Methods: First, we detected serum levels of NNT-AS1 by RT-qPCR in patients before and after treatment with CRRT. Next, the survival probability between NNT-AS1 levels and prognosis of CRRT-treated patients was explored with Kaplan-Meier (K-M) curve analysis. The potential risk factors were evaluated via Cox regression analysis. Moreover, LPS-induced HK-2 cells were employed to establish an in vitro cellular experimental model. Cell viability and apoptosis rate were measured by Cell Counting Kit-8 (CCK-8) and flow cytometry. The relative mRNA levels of MDA and ROS were detected via RT-qPCR, and the concentration of tumour necrosis factor-α (TNF-α), interleukins-1β (IL-1β), neutrophil gelatinase-associated lipocalin (NGAL) and kidney injury molecule 1 (KIM-1) was detected by ELISA assay. Finally, a dual-luciferase reporter assay was utilised to verify the targeted binding of NNT-AS1 to miR-582-5p.
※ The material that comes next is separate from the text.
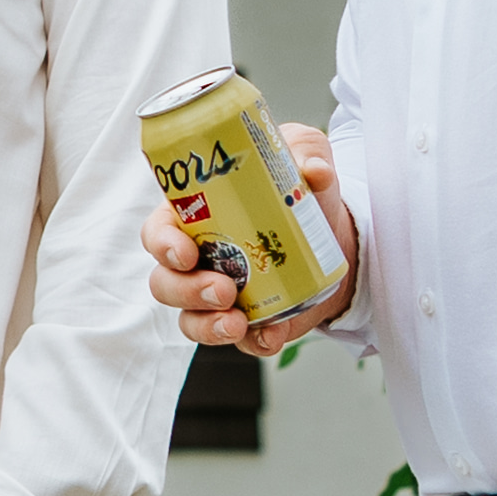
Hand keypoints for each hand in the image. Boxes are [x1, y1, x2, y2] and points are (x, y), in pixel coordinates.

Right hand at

Results: Serum NNT-AS1 levels were significantly reduced following CRRT, and patients with high levels of NNT-AS1 had lower survival probability. NNT-AS1 is a potential risk factor for poor outcomes in patients treated with CRRT. In LPS-induced HK-2 cells, NNT-AS1 knockdown increased cell viability and reduced the apoptosis rate. Also, NNT-AS1 knockdown suppressed the expression of oxidative stress markers, inflammatory factors and markers of renal tubular injury. NNT-AS1 targeted miR-582-5p by dual-luciferase reporter assay.

Conclusion: LncRNA NNT-AS1 can serve as a marker of poor prognosis for CRRT treatment as well as participate in AKI by targeting miR-582-5p.